EXERCISE TEXT ->
Start of Block
Legal Basis for Gag Orders in India:

  • A gag order refers to judicial or executive action that prohibits individuals from making public statements. Such orders usually fall under:
    • Section 144 of CrPC – Allows the government to restrict public statements in cases of law and order concerns.
    • Contempt of Court Act, 1971 – Prohibits public discussion on ongoing legal cases to prevent judicial influence.
    • Article 19(2) of the Indian Constitution – Allows reasonable restrictions on free speech for security, public order, and morality.
  • However, courts have consistently ruled that speech restrictions must be proportionate and justified.

Supreme Court's Principles on Interim Relief and Speech Restrictions:

  • Discretionary Conditions for Interim Relief
    • Judges have the discretion to impose conditions when granting bail or interim relief. These conditions are typically based on:
      • Flight risk – Whether the accused may abscond from trial.
      • Tampering with evidence – If the accused could interfere with investigations.
      • Intimidation of witnesses – Preventing threats or coercion.
  • However, courts have ruled that restrictions must not violate fundamental rights.

Key Supreme Court Rulings on Gag Orders:

  • Parteek Bansal vs. State of Rajasthan (2022)
    • The Supreme Court condemned the practice of multiple FIRs for the same offense, calling it harassment and misuse of legal machinery.
    • Relevance: This case supports Allahbadia’s argument against multiple FIRs in different states.
  • Satender Kumar Antil vs. CBI (2022)
    • The Supreme Court ruled that bail conditions must be reasonable, warning against imposing impossible or unjustified restrictions.
    • Relevance: The Allahbadia order contradicts this ruling, as barring him from social media affects his profession.
  • Frank Vitus vs. Narcotics Control Bureau (2024)
    • The Court struck down bail conditions requiring the accused to share Google Maps location, ruling it violated privacy under Article 21.
    • Relevance: The Allahbadia gag order violates free speech rights under Article 19.
  • Rehana Fathima Case (2021)
    • The Supreme Court stayed a Kerala High Court order restricting activist Rehana Fathima from posting content while on bail, ruling that such conditions create a chilling effect on speech.
End of Block
CHECK YOUR UNDERSTANDING ->
1 – In the text on gag orders in India, which case struck down bail conditions requiring the accused to share Google Maps location?
2 – List every court case named under the heading "Key Supreme Court Rulings on Gag Orders" in the text on gag orders in India.
3 – Write the next part of the text on gag orders in India, following on from its last line.
The entries have no connection to the text on gag orders in India.

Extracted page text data
Start of Block
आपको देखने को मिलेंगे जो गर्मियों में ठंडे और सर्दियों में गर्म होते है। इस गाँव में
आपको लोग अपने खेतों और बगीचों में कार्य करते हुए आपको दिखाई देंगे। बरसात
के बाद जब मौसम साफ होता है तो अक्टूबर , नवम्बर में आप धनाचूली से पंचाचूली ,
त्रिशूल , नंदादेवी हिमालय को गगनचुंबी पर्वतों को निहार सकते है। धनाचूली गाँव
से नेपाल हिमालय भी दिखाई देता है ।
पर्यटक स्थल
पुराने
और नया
End of Block
RESPONSES FOR EACH TASK ->
1 – Frank Vitus vs. Narcotics Control Bureau (2024)

2 –
- Parteek Bansal vs. State of Rajasthan (2022)
- Satender Kumar Antil vs. CBI (2022)
- Frank Vitus vs. Narcotics Control Bureau (2024)
- Rehana Fathima Case (2021)

3 –
    • Relevance: The Allahbadia case raises similar concerns, as his gag order restricts online expression.
  • Mohammed Zubair vs. Uttar Pradesh (2021)
    • The Supreme Court refused to prohibit Alt News co-founder Mohammed Zubair from tweeting while on bail, stating it would be an unjustified violation of free speech.
    • Relevance: The Allahbadia case presents identical legal challenges, as the Court restricted speech as a bail condition.

Criticism of the Recent Order of the Supreme Court:

  • Legal experts argue that the social media ban is excessive, as:
    • The case does not involve national security or law and order threats.
    • Speech bans violate Supreme Court precedents on bail conditions.
    • The order indirectly affects digital content creators and free expression online.
  • Even if Allahbadia’s content is found objectionable, the IT Act and media regulations provide alternative legal measures rather than outright speech bans.

Future Implications for Digital Speech in India:

  • Need for Clear Guidelines on Gag Orders
    • Courts must define when speech restrictions can be imposed as bail conditions, ensuring consistency in rulings.
  • Balancing Free Speech and Legal Restrictions
    • The government and judiciary must strike a balance between regulation and speech freedoms, ensuring prior restraint is imposed only in exceptional cases.
  • Strengthening Legal Safeguards Against Arbitrary Bans
    • Gag orders should be time-bound and subject to review.
    • Affected parties must have the right to challenge speech restrictions in court.

Conclusion:

  • The Supreme Court’s interim order in the Ranveer Allahbadia case raises critical questions on free speech, prior restraint, and judicial overreach.
  • Past rulings have consistently cautioned against excessive speech restrictions, making the social media ban controversial.
  • Going forward, a well-defined legal framework is necessary to ensure gag orders are applied only in exceptional circumstances and do not unjustly infringe upon fundamental rights.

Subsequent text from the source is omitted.